Chariots of Rome Review
on Apr 26, 2018
Critical Hits: Chariot racing fun; accessible and easy to play; supports up to 12 players (if you get creative and add some components).
Critical Misses: Abstraction and streamlining have taken away some of its inspiration's soul.
There is an inherent danger in streamlining, minimizing and reducing a game design that has a very specific kind of subject matter. Cut it too fine and you risk losing the descriptive texture and weakening the narrative. When designers like Sean Young set out to purposefully modernize an old design like Avalon Hill's classic Circus Maximus, an interesting dialogue develops wherein as players we get to see the clash of generations and the shift of expectations over time. And we also get to see what can be lost by modern design.
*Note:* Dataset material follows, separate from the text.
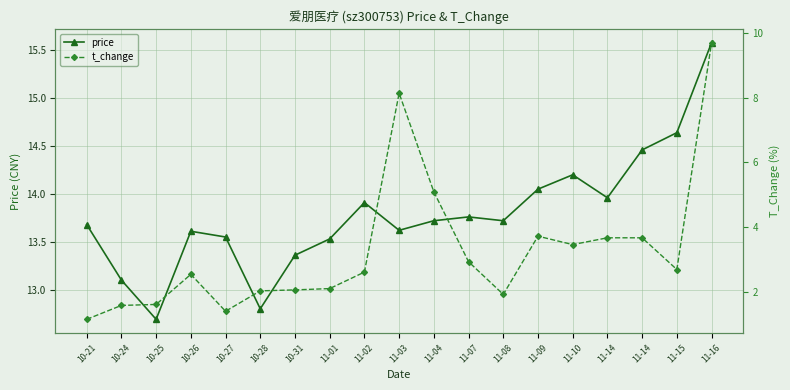

How many interior local valleys does the price series have?

5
Mr. Young's Chariots of Rome, out now from Victory Point Games, embodies this kind of discussion. For those who have never gotten to play Circus Maximus, which remains the most complete design in the ultra-niche sub-genre of chariot racing games, I'd say you aren't missing much by today's standards but you really are. Circus Maximus was complicated, long, had a few tables too many, and its production quality wouldn't have passed desktop muster at VPG five years ago, let alone now since they are doing full-blown professional level manufacturing. But for all of its squirrely Avalon Hill-ness, it was a game like no other. You get around a corner; narrowly avoiding flipping your chariot. Then you might whip another player's eye out, just before you accidentally careen into the wreckage of another racer's chariot, destroying yours in the process. Then you could be dragged by the horses for a bit, cut yourself free, and run across the finish line, if someone else didn't run you over first.
Those are the kinds of things that Chariots of Rome has sloughed off in favor of a much smoother, more modern style of game. It's true that there is still drama and plenty of excitement, but in trading out the CRT-style tables that you cross-reference 3D6 (sometimes 2D6) die rolls and the extremely specific rules for resolutions based on card draws and a tremendously simplified speed-versus-control mechanic you simply are not going to get that definitive Ben-Hur experience.
But Chariots of Rome is a decent- sometimes very decent- chariot racing design and I should know because it's one of those weird subjects that I find utterly compelling to the game. It's very easy to get a group of players up and quite literally running because the mechanics are simple and direct. Everyone can understand fatigue, spending points to execute attacks and drawing X number of cards and applying results based on the peril or hazard you are facing. And everyone can understand the point of a race, it's not exactly oblique.
Chariots of Rome does throw a few bits of narrative into the mix with a round-describing event card, and these can add some much-needed capriciousness to the big event. When the plebes get rowdy and throw a bunch of trash in your way or the gods decide to favor aggressive behavior, you'll have to adjust how you are running for the turn- if you aren't hemmed in against the wall or heading into a corner too fast and looking at drawing a lot of hazard cards. There are also Charioteer character cards, which are something Circus Maximus didn't have, and these add some needed texture - each also indicates, of course, the vaunted Special Ability that appears in seemingly every game published today.
I don't think Chariots of Rome lack heart- I think Mr. Young's intent here is noble and I appreciate any and all attempts to get chariot racing onto our tables. There's a lot more gameplay here than in the casual classic Ave Caesar and it is much more airtight than FFG's long-forgotten Arena Maximus. It's a good, solid racing game that plays quick and offers some compelling choices.
But what it does lack is soul. I'll disclaim that by saying that if you never played Circus Maximus, you might not notice it missing. What I mean by soul is that intangible, connective element that elevates the game from a me-first race into a vibrant story. The spark isn't there, largely because of the elements shaved away in favor of modern convenience. I can recall some crazy turn of event, some insane reversal, or absolute disaster from many games of Circus Maximus that I played 15-20 years ago, but I couldn't tell you one extraordinary story from a game of Chariots of Rome I played two weeks ago.
It's a devil's bargain to be sure- a highly playable, accessible game that has everything but a fiery spirit and a searing narrative line...or a kludgy, slow-as-molasses game with incredible detail and an almost Sam Peckinpah-like attention to the details of action. Avalon Hill did these kinds of games extremely well, but it's a form the medium has mostly abandoned. To that end, assessing Chariots of Rome among its contemporaries, we are given a fine game that definitely takes us to the Circus but it doesn't provide the conclusive experience while we are there.